Anti-dumping cases are brought against companies who export merchandise into the U.S. and sell products for less than manufacturing and shipping costs. This practice is illegal and damages the fair market for similar items sold in the U.S.

U.S. Customs and Border Protection is responsible for the collection of antidumping duties set by the U.S. Department of Commerce (DOC). CBP collects the initial antidumping deposits on agriculture and aquaculture merchandise at the border. Once the Department of Commerce determines the final antidumping duty rate for the merchandise, CBP is required to collect the additional duties. The time between CBP's initial collection and final liquidation of duties can take an average of 18 months. Some companies are unwilling or unable to pay the additional duties due to the significant increase in costs and lengthy processing time. To streamline the process, U.S. Customs and Border Protection has amended surety bond guidelines so that collection of duties are timely and complete.

The amended U.S. Customs and Border Protection guidelines, Customs Directive 99-3510-004, will address CPB's ability to ensure collection of the revenue that is due to the U.S. Treasury. In general, CBP will determine continuous bond amounts for agriculture/aquaculture antidumping cases based on a company's potential antidumping liability using the value of import for the previous year. Final bond amounts will be set based on the revenue risk.

Periodic reviews will be conducted to monitor whether the bonds are sufficient and CBP may adjust the rates to calculate different bond amounts as circumstances warrant. One of the primary goals of bond sufficiency is ensuring CBP's ability to collect the antidumping and countervailing duties at liquidation and ensuring that the revenue is protected.

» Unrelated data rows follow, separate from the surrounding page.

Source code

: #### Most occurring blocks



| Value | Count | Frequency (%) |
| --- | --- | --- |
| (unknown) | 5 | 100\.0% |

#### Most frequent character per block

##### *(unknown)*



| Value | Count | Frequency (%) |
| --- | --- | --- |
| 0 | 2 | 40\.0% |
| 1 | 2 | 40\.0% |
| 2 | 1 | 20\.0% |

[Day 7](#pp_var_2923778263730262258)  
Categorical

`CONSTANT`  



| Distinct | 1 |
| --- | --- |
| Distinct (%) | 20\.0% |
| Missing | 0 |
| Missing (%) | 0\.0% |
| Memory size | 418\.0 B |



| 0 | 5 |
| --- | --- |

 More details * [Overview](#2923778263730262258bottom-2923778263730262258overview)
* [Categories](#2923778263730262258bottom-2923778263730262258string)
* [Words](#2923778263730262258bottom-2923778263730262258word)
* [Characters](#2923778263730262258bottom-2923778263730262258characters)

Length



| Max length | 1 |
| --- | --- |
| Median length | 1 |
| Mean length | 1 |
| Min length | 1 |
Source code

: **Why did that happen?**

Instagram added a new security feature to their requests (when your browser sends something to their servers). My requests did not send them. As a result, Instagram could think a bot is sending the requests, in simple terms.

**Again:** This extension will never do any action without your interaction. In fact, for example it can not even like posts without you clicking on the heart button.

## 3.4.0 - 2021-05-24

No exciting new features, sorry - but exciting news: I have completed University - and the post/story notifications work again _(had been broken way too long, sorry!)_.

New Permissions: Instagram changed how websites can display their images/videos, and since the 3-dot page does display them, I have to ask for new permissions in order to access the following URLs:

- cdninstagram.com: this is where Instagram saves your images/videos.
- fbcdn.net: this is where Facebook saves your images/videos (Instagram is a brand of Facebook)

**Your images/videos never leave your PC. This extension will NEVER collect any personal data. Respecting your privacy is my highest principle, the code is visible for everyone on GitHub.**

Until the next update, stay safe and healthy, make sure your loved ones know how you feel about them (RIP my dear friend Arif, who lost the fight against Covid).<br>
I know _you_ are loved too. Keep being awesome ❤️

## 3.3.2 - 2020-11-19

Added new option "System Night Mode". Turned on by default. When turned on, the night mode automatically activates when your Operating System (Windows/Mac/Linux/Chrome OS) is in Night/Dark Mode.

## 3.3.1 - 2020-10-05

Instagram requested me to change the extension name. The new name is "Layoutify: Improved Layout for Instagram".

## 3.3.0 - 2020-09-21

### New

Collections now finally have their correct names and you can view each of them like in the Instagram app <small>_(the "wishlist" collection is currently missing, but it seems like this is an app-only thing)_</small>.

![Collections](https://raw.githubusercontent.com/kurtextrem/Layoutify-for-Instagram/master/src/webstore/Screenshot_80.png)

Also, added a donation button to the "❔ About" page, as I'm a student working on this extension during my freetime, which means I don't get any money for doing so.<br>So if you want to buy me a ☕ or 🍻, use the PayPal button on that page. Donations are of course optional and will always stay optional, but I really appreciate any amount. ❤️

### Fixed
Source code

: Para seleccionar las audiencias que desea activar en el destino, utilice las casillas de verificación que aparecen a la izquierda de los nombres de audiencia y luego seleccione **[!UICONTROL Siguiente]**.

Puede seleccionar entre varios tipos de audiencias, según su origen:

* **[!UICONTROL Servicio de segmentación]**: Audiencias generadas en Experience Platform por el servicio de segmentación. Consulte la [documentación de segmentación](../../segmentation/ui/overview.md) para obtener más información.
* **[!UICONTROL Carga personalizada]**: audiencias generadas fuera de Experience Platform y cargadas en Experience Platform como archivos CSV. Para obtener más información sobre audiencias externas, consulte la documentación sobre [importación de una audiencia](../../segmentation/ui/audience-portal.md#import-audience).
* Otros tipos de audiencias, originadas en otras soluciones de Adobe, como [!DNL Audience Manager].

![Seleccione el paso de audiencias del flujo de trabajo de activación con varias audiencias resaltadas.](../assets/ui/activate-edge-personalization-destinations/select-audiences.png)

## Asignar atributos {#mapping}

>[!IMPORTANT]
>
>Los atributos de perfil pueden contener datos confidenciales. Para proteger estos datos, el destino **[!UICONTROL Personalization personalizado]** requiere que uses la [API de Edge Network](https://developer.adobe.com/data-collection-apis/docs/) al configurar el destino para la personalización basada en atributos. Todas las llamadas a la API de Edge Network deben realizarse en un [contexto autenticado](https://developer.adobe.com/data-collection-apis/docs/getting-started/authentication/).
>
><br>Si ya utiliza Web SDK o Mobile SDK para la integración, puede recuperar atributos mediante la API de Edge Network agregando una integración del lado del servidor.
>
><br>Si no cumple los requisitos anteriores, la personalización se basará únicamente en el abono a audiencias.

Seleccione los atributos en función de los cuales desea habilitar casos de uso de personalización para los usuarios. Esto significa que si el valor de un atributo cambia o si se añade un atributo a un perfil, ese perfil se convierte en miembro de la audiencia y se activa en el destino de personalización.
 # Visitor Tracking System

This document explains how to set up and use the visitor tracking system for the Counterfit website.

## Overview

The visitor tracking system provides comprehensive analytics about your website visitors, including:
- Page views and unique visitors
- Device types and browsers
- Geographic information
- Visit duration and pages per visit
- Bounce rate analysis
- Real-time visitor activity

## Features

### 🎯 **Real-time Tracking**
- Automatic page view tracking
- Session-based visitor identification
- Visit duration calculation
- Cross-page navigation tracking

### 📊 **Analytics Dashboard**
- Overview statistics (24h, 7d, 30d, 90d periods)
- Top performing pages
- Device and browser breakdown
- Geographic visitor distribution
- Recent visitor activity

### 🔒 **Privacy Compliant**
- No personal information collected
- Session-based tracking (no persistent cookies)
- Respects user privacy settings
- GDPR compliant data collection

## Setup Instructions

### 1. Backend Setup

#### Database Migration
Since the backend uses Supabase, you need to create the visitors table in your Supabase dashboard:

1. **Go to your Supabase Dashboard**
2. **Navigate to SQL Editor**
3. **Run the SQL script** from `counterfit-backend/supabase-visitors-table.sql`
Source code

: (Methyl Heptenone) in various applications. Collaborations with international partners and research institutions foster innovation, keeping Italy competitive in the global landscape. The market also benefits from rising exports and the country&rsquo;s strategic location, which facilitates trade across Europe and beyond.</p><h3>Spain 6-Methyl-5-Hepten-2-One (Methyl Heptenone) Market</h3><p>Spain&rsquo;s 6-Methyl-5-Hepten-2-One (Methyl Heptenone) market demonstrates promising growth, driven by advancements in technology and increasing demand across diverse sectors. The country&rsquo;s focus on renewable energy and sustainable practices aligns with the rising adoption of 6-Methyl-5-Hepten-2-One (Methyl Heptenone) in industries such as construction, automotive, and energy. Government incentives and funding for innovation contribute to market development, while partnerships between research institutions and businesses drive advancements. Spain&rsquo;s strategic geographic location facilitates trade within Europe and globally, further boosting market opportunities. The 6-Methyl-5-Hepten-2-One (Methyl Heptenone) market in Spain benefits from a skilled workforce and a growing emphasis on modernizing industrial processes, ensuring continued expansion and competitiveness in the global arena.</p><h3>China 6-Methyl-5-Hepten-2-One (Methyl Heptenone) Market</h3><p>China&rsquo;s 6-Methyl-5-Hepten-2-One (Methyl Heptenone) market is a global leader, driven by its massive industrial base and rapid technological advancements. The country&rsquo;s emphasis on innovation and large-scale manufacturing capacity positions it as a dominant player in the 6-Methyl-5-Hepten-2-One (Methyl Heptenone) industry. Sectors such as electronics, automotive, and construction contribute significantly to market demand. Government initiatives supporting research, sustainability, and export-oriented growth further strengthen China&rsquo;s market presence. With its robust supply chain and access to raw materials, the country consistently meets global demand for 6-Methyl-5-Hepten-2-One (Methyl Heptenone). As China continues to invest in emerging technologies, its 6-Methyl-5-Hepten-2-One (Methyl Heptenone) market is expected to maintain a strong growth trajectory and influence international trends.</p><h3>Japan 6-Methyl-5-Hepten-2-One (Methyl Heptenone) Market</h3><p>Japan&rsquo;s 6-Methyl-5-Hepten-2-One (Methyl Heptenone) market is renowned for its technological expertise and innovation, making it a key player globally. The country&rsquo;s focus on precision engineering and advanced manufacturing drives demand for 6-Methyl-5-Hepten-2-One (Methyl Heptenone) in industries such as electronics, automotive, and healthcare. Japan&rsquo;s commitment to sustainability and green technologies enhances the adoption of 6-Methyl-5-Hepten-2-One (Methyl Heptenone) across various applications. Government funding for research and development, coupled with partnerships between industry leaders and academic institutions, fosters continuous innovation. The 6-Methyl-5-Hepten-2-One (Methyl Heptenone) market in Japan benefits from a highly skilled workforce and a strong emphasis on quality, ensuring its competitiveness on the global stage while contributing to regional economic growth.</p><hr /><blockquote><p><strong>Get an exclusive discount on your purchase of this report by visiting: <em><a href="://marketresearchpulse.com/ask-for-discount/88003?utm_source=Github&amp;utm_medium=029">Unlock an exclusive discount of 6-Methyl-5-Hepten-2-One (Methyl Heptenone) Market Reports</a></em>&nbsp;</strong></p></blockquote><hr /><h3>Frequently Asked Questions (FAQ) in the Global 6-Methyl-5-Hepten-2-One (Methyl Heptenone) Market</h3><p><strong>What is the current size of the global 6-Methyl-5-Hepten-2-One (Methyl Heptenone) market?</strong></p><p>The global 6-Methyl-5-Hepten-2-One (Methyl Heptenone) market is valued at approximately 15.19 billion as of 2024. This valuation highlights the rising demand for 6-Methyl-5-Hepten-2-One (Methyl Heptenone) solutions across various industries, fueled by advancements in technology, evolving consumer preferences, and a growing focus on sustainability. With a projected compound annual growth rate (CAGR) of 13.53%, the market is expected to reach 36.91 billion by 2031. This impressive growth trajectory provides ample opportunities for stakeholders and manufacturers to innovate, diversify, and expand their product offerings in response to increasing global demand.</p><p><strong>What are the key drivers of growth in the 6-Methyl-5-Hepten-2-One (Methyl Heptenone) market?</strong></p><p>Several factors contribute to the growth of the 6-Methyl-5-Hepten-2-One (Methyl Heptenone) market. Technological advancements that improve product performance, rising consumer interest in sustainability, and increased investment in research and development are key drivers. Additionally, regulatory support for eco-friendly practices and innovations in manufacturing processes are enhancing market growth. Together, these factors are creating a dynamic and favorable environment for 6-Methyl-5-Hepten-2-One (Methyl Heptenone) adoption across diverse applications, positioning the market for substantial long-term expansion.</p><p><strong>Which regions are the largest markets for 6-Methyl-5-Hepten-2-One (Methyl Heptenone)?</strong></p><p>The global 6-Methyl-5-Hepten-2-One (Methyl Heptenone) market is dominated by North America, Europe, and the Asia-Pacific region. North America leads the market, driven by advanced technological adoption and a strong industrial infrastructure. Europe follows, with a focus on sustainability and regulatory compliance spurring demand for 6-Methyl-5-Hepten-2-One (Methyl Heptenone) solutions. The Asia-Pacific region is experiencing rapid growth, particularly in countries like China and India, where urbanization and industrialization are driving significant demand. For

This action will not alter DOC requirements to post cash deposits or a single entry bond for antidumping duty. In addition, U.S. Customs and Border Protection will continue to monitor antidumping and countervailing duty cases for all commodities. If CBP determines any comparable risk with other commodities, a similar review of bond coverage will be performed.

Importers of agriculture or aquaculture merchandise currently subject to or potentially subject to antidumping or countervailing duty cases may wish to review their records to determine if their current bond coverage is adequate.

For more information or to view the complete amended guidelines, visit www.cbp.gov.

U.S. Customs and Border Protection is the agency within the Department of Homeland Security charged with the protection of our nation's borders. CBP unified Customs, Immigration, and Agriculture.